Likewise, Templewater has been following Ascensus since at least 2022, when the company, then known as Singapore O&G, was 93% acquired by Dymon in a deal worth about USD 110m. It was sold to Templewater via an auction.
TWCG operates six clinics, three IVF labs, and one blood lab with 150 staff across Hong Kong and Singapore. Ascensus has 13 clinics and 60 staff in Singapore and Malaysia. The Malaysia presence is small but planned to expand.
Chuk said both businesses have been exhibiting single-digit to low double-digit annual growth with “very healthy” EBITDA margins and cash flow conversions. This traction is significantly attributed to momentum in the underlying market, including medical inflation.
Together, their offering spans obstetrics and gynaecology, fertility treatment, gynae-oncology, paediatrics, dermatology, traditional Chinese medicine, and related disciplines. More will be added. “We’re trying to cover all stages of a female patient, starting from paediatrics and adolescence to fertility needs to postpartum needs to menopause,” Chuk said.
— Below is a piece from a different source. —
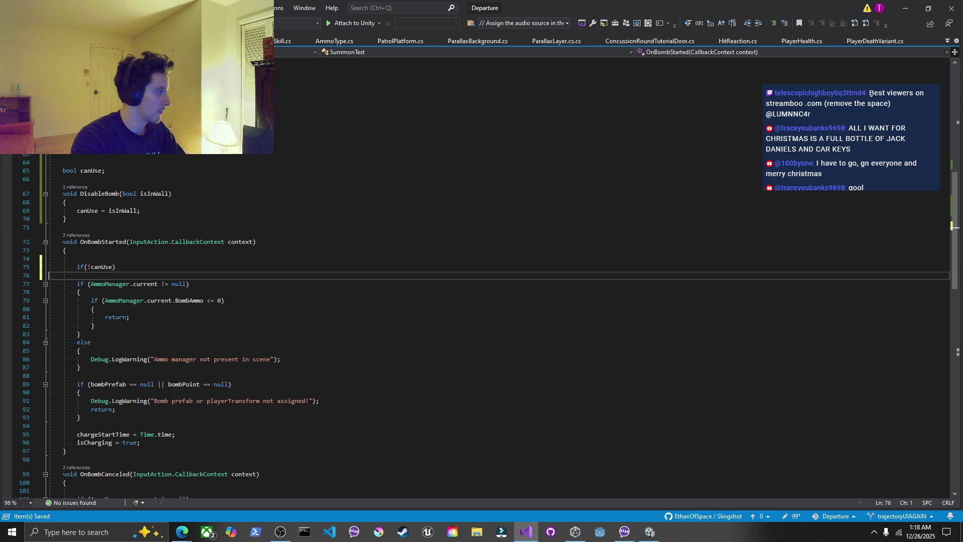
{"action": "key", "text": "Return"}
{"action": "type", "text": "return;"}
M&A is otherwise the crux of the plan, with Templewater hoping to replicate its success with Asian integrated oncology platform Tamarind Health.
The firm launched Tamarind in 2024 after a take-private of Singapore’s TalkMed Group at a market capitalisation of about USD 473m and the acquisition of cancer treatment centre OncoCare. Within two years, the platform comprised eight assets with 140 specialist doctors across Southeast Asia and Greater China serving some 180,000 patients a year.
The goal for TWCG and Ascensus is to stay asset-light. However, local regulations around the kinds of facilities that can provide IVF may require add-on assets in markets such as Malaysia and Vietnam to be hospitals rather than small outpatient centres.
Operational agenda
Templewater envisages an M&A phase lasting 2-3 years after which the business should be of sufficient scale to appeal to larger financial sponsors and strategic investors. It will pursue economies of scale, particularly in marketing, although uniform branding will be introduced gradually and thoughtfully. There is as yet no name for the overarching company.
Technology is also essential to presenting the platform as a consolidated group. Many service functions will be moved to a central app, allowing for online bookings and clearer scheduling for both patients and doctors. Back-end data analytics are also on the to-do list, but investing in certain areas of technology will only become economically viable when it goes hand-in-hand with M&A.
“How do we improve patient experience and clinical outcomes – that’s the angle. Without size and scale, I don’t think we would be able to do that. It’s not just lab automation and AI embryo selection. It’s day-to-day interaction with patients in a digital world,” Chuk said.
“A lot of these clinics are still on paper records. If you do manual phone bookings and nobody picks up because the nurses are too busy, you might lose that patient.”